Sharpen your elbows — new figures say the stage is set for an undignified scramble for graduate jobs this summer.
Students applying for graduate jobs in September 2010 will find that a quarter of vacancies have been filled by 2009’s graduates, according to a survey of employers.
“There is a big backlog to catch up,” warned bad-news-bear Martin Birchall, boss of High Flyers, which carried out the research.
The 310,000 students who finish their degrees this summer will be hit by a triple whammy, he explained. The combined effects of 1) cuts in recruitment in the last two years, 2) a significant increase in applications and 3) the fact that 25% of positions have already been taken by the previous year’s graduates look set to result in an deeply uncomfortable summer for many.
“We are not out of the woods yet,” Martin went on to admit. “It’s going to take another two years before things return to the level of 2006-7.”
“Competition for the remaining vacancies is therefore likely to be extremely tough and there is widespread concern on campus. For those who have yet to begin job hunting, the chances of landing a place on a graduate programme in 2010 are looking increasingly slim.”
While this news isn’t great, Graduate Fog would like to remind readers that graduate schemes are far from being your only option.
And although I report these numbers in blog posts like this — because I think you should know about them — I’d also advise against obsessing over them too much.
Because freaking out won’t increase your chances of getting a job.
Clarifying your goals, staying motivated and running a super-smart job-search will.
So my advice is to keep calm and carry on.
1) Take charge of your job hunt — remember, finding work is your responsibility and yours alone. No one is going to do it for you. If you feel your confidence seeping away, have a word with yourself. Do you really want to be living at home with your parents for the rest of your life? Thought not — so get cracking!

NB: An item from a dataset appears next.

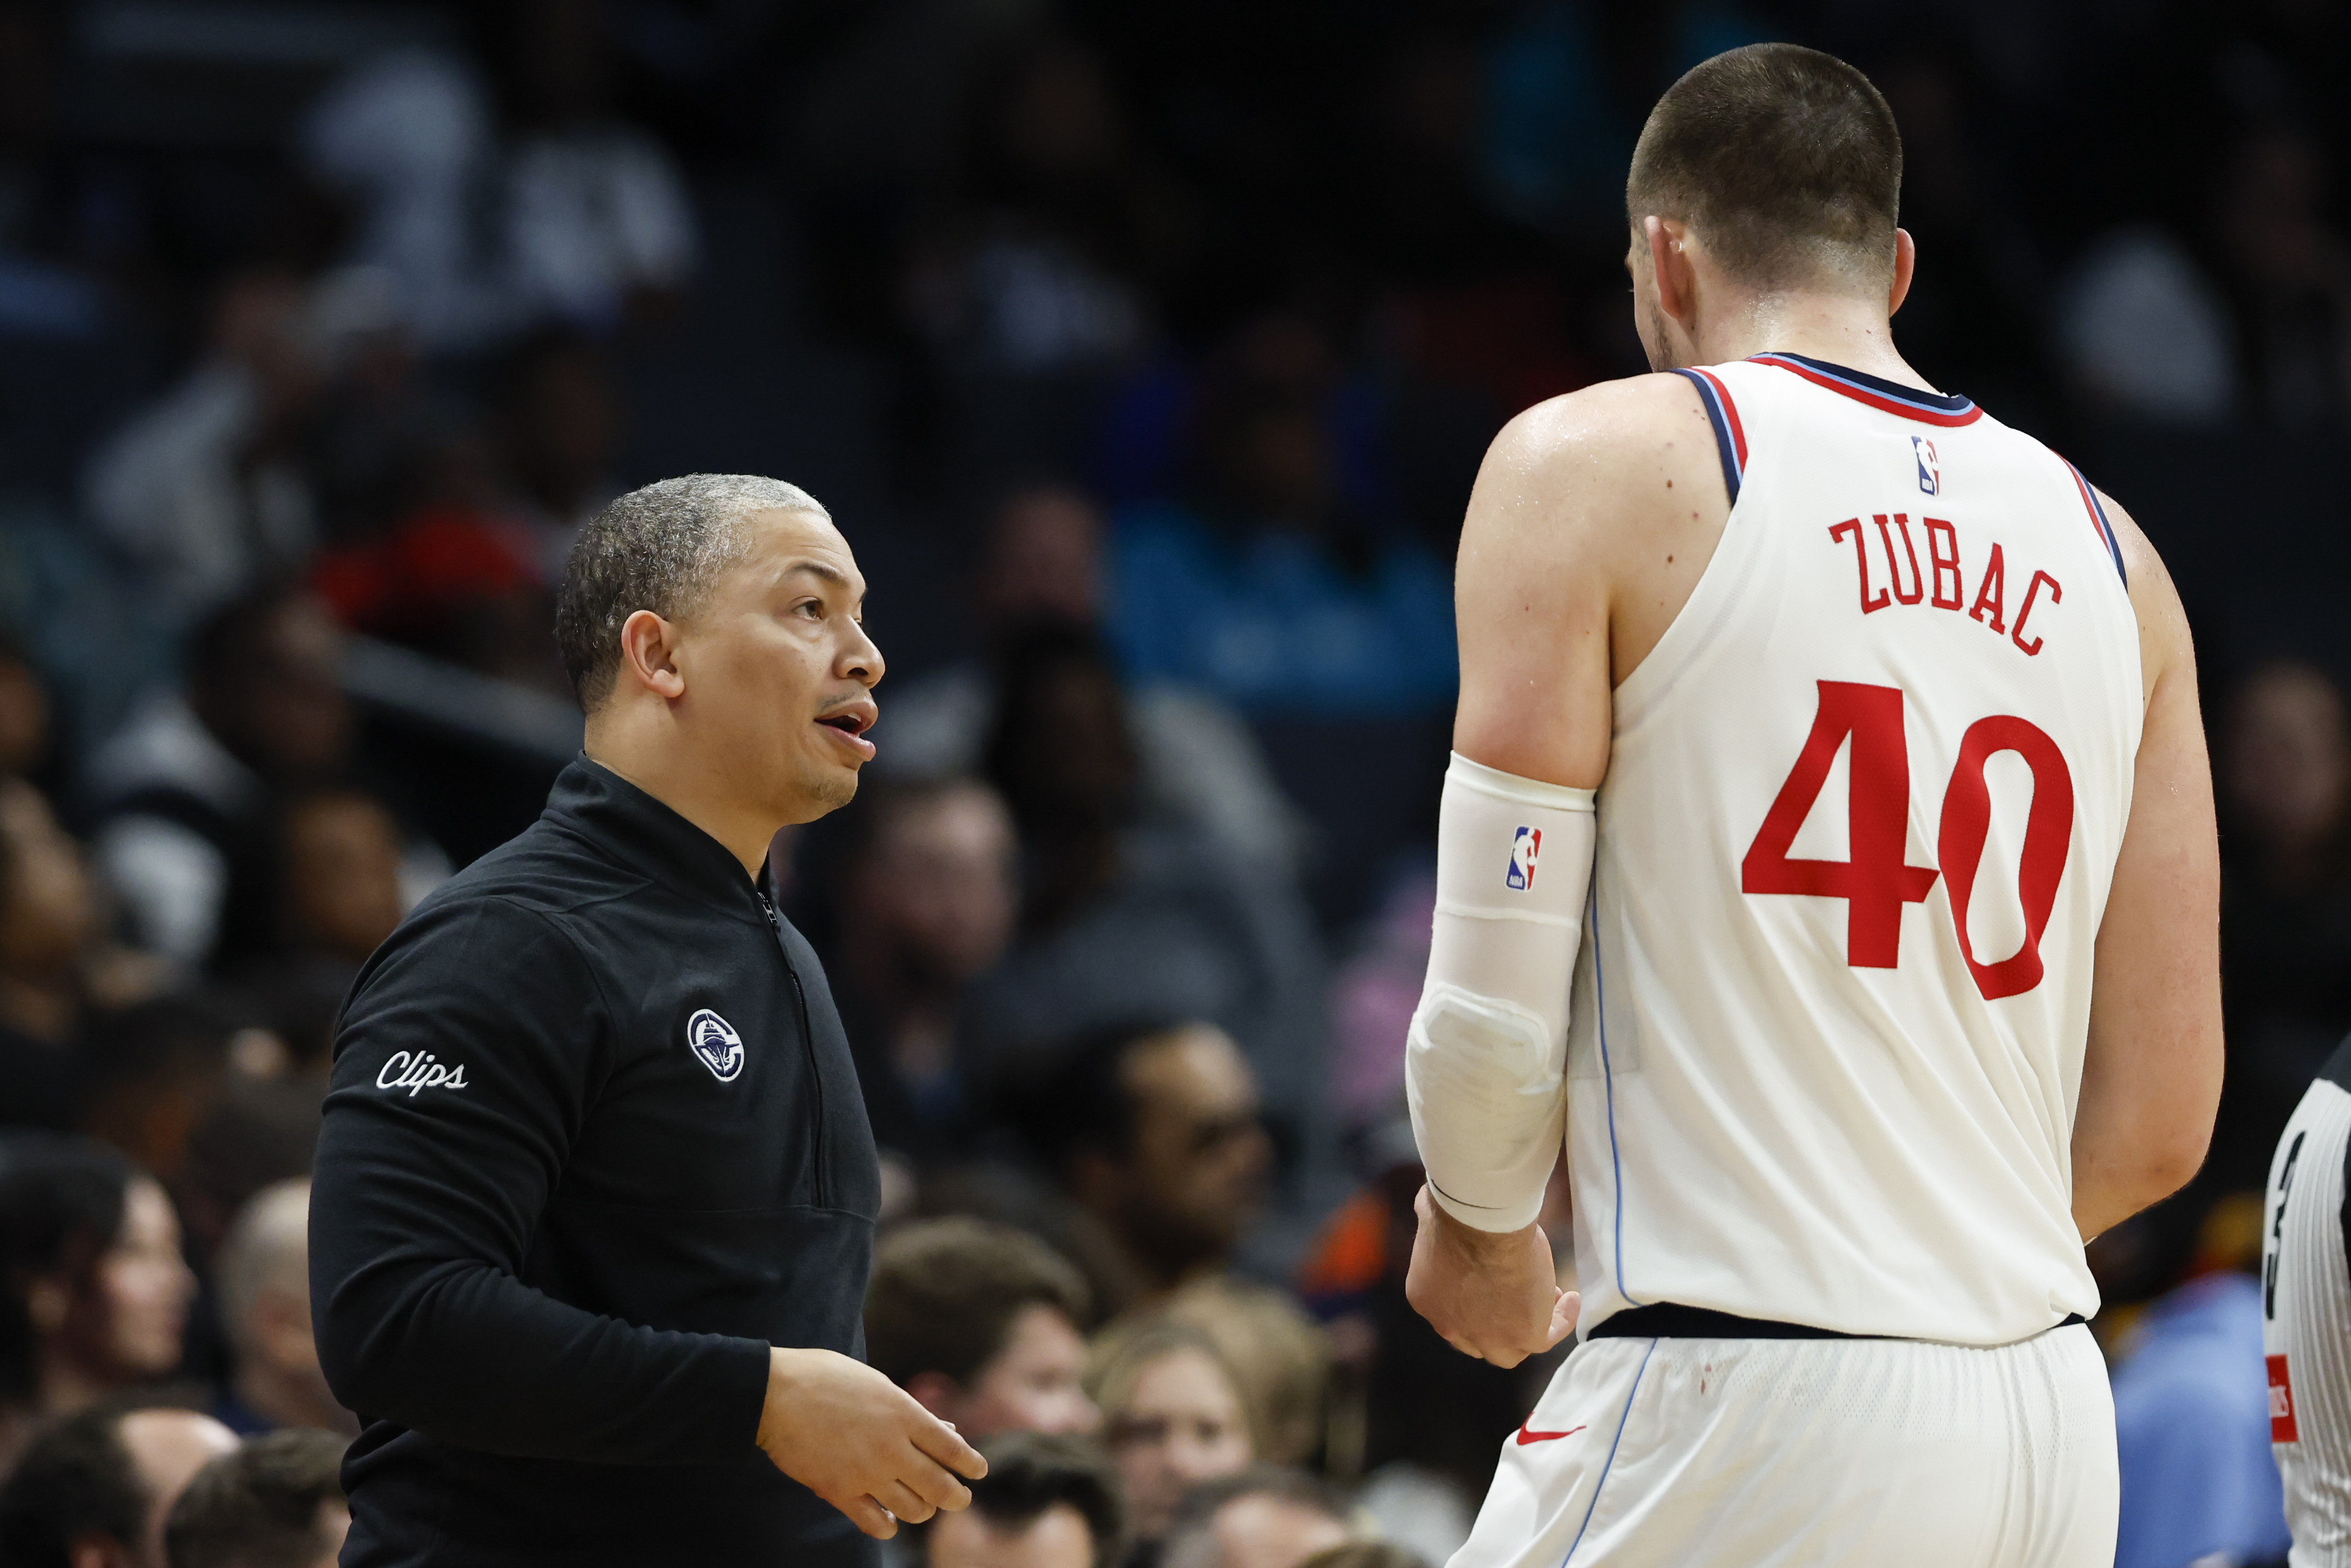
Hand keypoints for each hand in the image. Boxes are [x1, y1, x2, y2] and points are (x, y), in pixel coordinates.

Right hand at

2) Out-fox your rivals by seeking unadvertised vacancies and creating opportunities for yourself by bagging experience and building your network of contacts. I can’t stress enough how worthwhile this is. Find ‘hidden’ vacancies this way and the competition thins out.
3) Monitor the effectiveness of the job hunt strategies you’re using. If one isn’t working, stop doing it and try something else. Do more of what works. Don’t be afraid to ditch strategies that aren’t working — most likely, your time and energy would be better spent using a different tactic.
4) Remember that your chosen industry is not static — it’s constantly changing. This is particularly necessary for graduates seeking careers in a creative industry — like TV, journalism, music or book publishing — or any other industry that’s seriously struggling right now, whether that’s thanks to the recession, the impact of digital technology or the threat of a change of government (remember, public sector jobs are not ‘safe’ anymore). Spend time researching the reality of working in they industry you’ve set your heart on, before insisting it’s your ‘dream’ and heading off with unrealistic expectations about being able to sustain a 40-year career in these industries. These industries are undergoing seismic changes right now. So become a trendspotter. Looking for where the opportunities are going to be in the future can be a better plan than chasing the opportunities there once were in these industries.
5) Keep an eye on your motivation and productivity. Develop a job-hunting routine that works for you by learning to be self-aware about your habits. Find it hard to get going in the mornings? Try going for a run before you switch on your computer.
6) If you’re tempted to ‘dodge’ the recession by doing an MA, FOR GOD’S SAKE MAKE SURE IT’S A GOOD INVESTMENT. Remember, further study won’t necessarily boost your chances of finding work, or getting a higher paid job — whatever the person selling the course tells you. Don’t be suckered by a fancy prospectus — check it out with employers before you sign up. Do employers really value the qualification you’re about to get even deeper into debt for? If you’re tempted to go travelling for similar reasons, by all means go if you can afford it — just remember that there are no guarantees that the job market will be any more buoyant when you get back.
7) Whatever you do, do something — even if it’s just voluntary work. If you’re job hunting at home, having a reason to leave the house is a good thing — and being able to put something on your CV for this period looks better than having a big gap.